I am not a data engineer, so there will probably be many data engineering best practices
that are not followed. Also, this project should be split into 3 repositories, but for
the sake of ease of navigation, I decided to everything here. However, this means
that I can't use sbt publishLocal to package a docker container for all 3 main classes,
so sbt
will be required as an dependency to run this project (apologies for that).
To run the application, you will need to run these following commands in order from the project root:
docker build -t cdev .
docker run -p 127.0.0.1:9042:9042 cdev
sbt "runMain com.zhangmin.meetup.LoadProducer"
sbt "runMain com.zhangmin.meetup.RSVPStreamer"

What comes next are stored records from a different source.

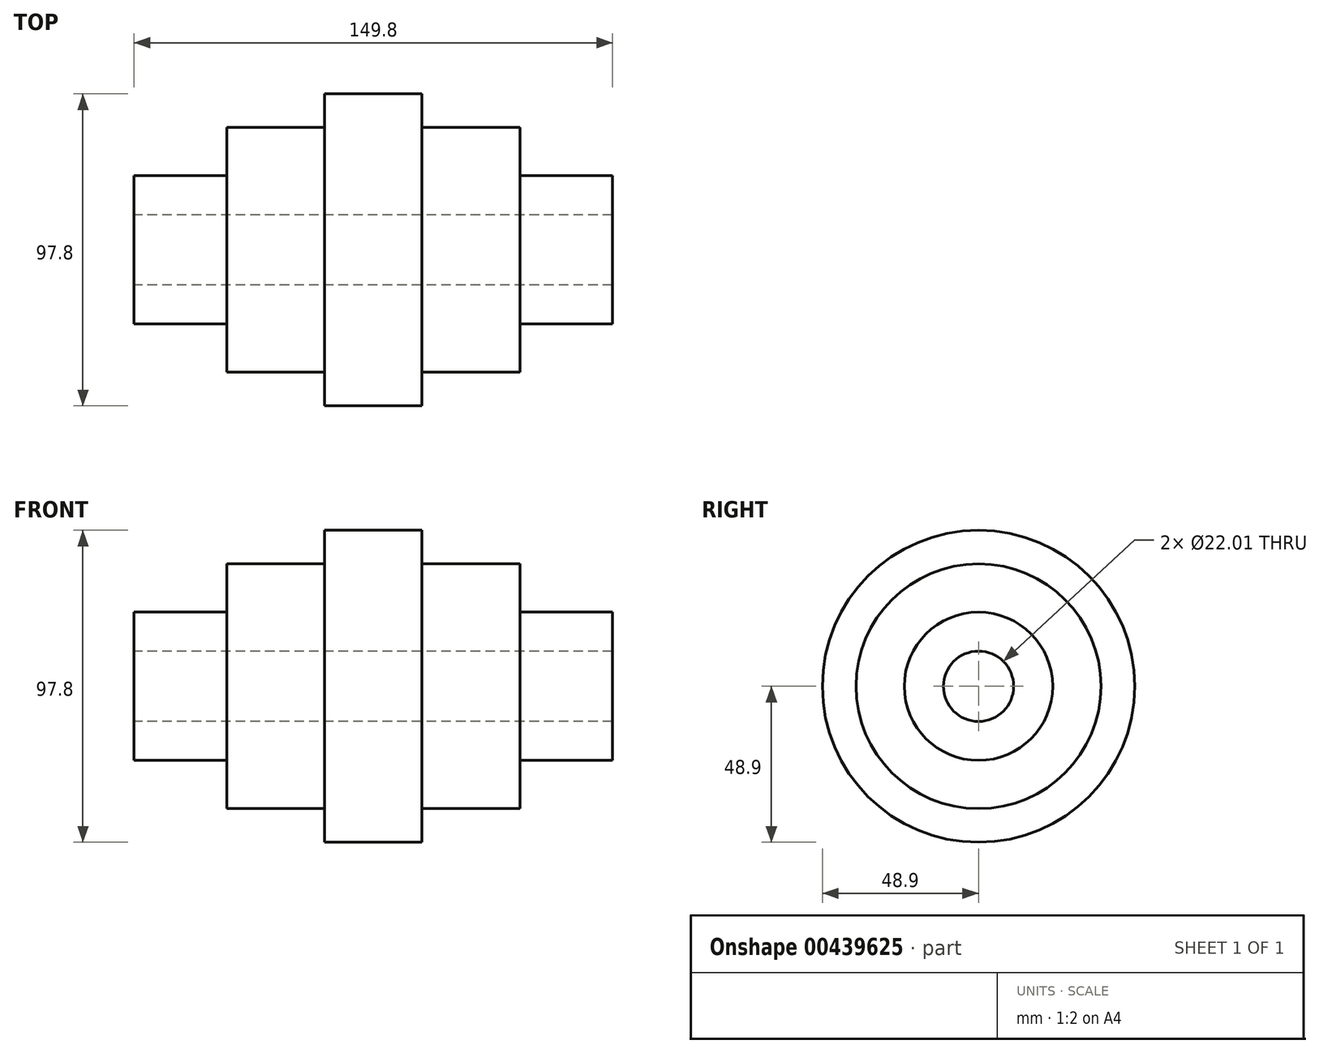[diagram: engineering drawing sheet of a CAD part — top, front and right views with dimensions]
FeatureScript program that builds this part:
annotation { "Feature Type Name" : "Feature", "Feature Type Description" : "" }
export const myFeature = defineFeature(function(context is Context, id is Id, definition is map)
    precondition{}
    {
        {
            var Q0;
            Q0=qCreatedBy(makeId("Top.planeOp"),FACE);
            var sketch = newSketch(context, id + "F0", { "sketchPlane" : qUnion([Q0])});
            skLineSegment(sketch, "E0", {"start": v(-75.4, 0) * mm, "end": v(75.11, 0) * mm, "construction": true});
            skLineSegment(sketch, "E1.bottom", {"start": v(45.9, 23.23) * mm, "end": v(74.9, 23.23) * mm});
            skLineSegment(sketch, "E1.top", {"start": v(45.9, 11) * mm, "end": v(74.9, 11) * mm});
            skLineSegment(sketch, "E1.right", {"start": v(74.9, 23.23) * mm, "end": v(74.9, 11) * mm});
            skLineSegment(sketch, "E2.left", {"start": v(45.9, 23.23) * mm, "end": v(45.9, 23.23) * mm});
            skLineSegment(sketch, "E3.top", {"start": v(45.9, 38.35) * mm, "end": v(15.27, 38.35) * mm});
            skLineSegment(sketch, "E3.left", {"start": v(45.9, 23.23) * mm, "end": v(45.9, 38.35) * mm});
            skLineSegment(sketch, "E4.top", {"start": v(15.27, 48.9) * mm, "end": v(0, 48.9) * mm});
            skLineSegment(sketch, "E4.left", {"start": v(15.27, 38.35) * mm, "end": v(15.27, 48.9) * mm});
            skLineSegment(sketch, "E4.right", {"start": v(0, 38.35) * mm, "end": v(0, 48.9) * mm});
            skLineSegment(sketch, "E5", {"start": v(45.9, 11) * mm, "end": v(0, 11) * mm});
            skLineSegment(sketch, "E6", {"start": v(0, 11) * mm, "end": v(0, 38.35) * mm});
            skLineSegment(sketch, "E7.MirrorCS", {"start": v(-15.27, 48.9) * mm, "end": v(0, 48.9) * mm});
            skLineSegment(sketch, "E8.MirrorCS", {"start": v(-15.27, 38.35) * mm, "end": v(-15.27, 48.9) * mm});
            skLineSegment(sketch, "E9.MirrorCS", {"start": v(-45.9, 38.35) * mm, "end": v(-15.27, 38.35) * mm});
            skLineSegment(sketch, "E10.MirrorCS", {"start": v(-45.9, 23.23) * mm, "end": v(-45.9, 38.35) * mm});
            skLineSegment(sketch, "E11.MirrorCS", {"start": v(-45.9, 23.23) * mm, "end": v(-74.9, 23.23) * mm});
            skLineSegment(sketch, "E12.MirrorCS", {"start": v(-74.9, 23.23) * mm, "end": v(-74.9, 11) * mm});
            skLineSegment(sketch, "E13.MirrorCS", {"start": v(-45.9, 11) * mm, "end": v(-74.9, 11) * mm});
            skLineSegment(sketch, "E14.MirrorCS", {"start": v(-45.9, 11) * mm, "end": v(0, 11) * mm});
            skSolve(sketch);
        }
        {
            var Q0;
            Q0=makeQuery(id+"F0.imprint","IMPRINT",FACE,{"disambiguationData":[TD([[makeQuery(id+"F0.imprint","IMPRINT",EDGE,{"derivedFrom":sQuery(id+"F0.wireOp",EDGE,"E1.bottom")}),-1.0]])]});
            var Q1;
            Q1=makeQuery(id+"F0.imprint","IMPRINT",FACE,{"disambiguationData":[TD([[makeQuery(id+"F0.imprint","IMPRINT",EDGE,{"derivedFrom":sQuery(id+"F0.wireOp",EDGE,"E4.right")}),1.0]])]});
            var Q2;
            Q2=sQuery(id+"F0.wireOp",EDGE,"E0");
            revolve(context, id + "F1", {"entities" : qUnion([Q0, Q1]), "axis" : qUnion([Q2]), "revolveType" : RevolveType.FULL});
        }
    });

sbt "runMain com.zhangmin.meetup.TrendingTopics"
Then, simply curl -X GET localhost:8081/topk
and you will see real-time trending topics.
The default GET request with no query parameters will display the top 10 trending topics
across all locations in the past 5 mins in real-time.
To change the range of data queried, you can use the query params until
(default is
System.currentTimeMillis())
and interval
(default is 5)
You can also change the number of displayed topics with query param count
(default is 10).
Filtering can be done on the country or city by using query params country
and city
.
Note that the only countries/cities that will return any data are listed in
src/main/resources/countries.json
as the data does not actually come from the
Meetup websocket.
Here is an example request:
/topk?until=2020-10-25T22:00:00-04:00&interval=60&count=100&city=Montreal
returns the top 100 trending topics in Montreal between 2020-10-25T22:00:00
and
2020-10-25T21:00:00
.
The system works by consuming events from a websocket and streaming the into a Cassandra cluster using Spark. A separate service which has access to the Cassandra cluster exposes a REST API allowing range queries and filtering, and will return the top K topics.
This design was chosen as it will satisfy the real-time and historical trend requirements, and will be horizontally scalable.
This exists because the Meetup RSVPs websocket is deprecated, and I did not have the credentials to access the new API. The locations list was manually created and the topic list was generated using this command.
curl https://www.meetup.com/topics/ | egrep -oh '"/topics/[^"]*/"' | sed 's/"//g' | sed 's/topics//' | sed 's/\///g' | sort | uniq
The load producer exposes a websocket and will push 100 RSVPs per second to any connection (rate is configurable). RSVP events use the system clock millis as the timestamp, and this will be the basis of the range queries.
This component streams data using spark-streaming from the websocket, transforms it into DTOs and inserts the data to Cassandra.
This component is the API exposed to the user allowing range queries on the dataset.
To improve performance of the system, one approach could be to add the country/city to the partition key so that data is partitioned by location. From my understanding, trends are very region dependent, so we can expect reads to target specific regions more frequently. Partitioning the data by region and time will help us keep the partition sizes small, and range queries will be more performant. Similarly, we can increase the granularity of the time component of the partition key (i.e. partition by hour).
Another thing that can be done is to use a timeseries database (e.g. InfluxDB). I did not use one here as I am not very familiar with them, but it seems like the data would lend itself well to a time series db.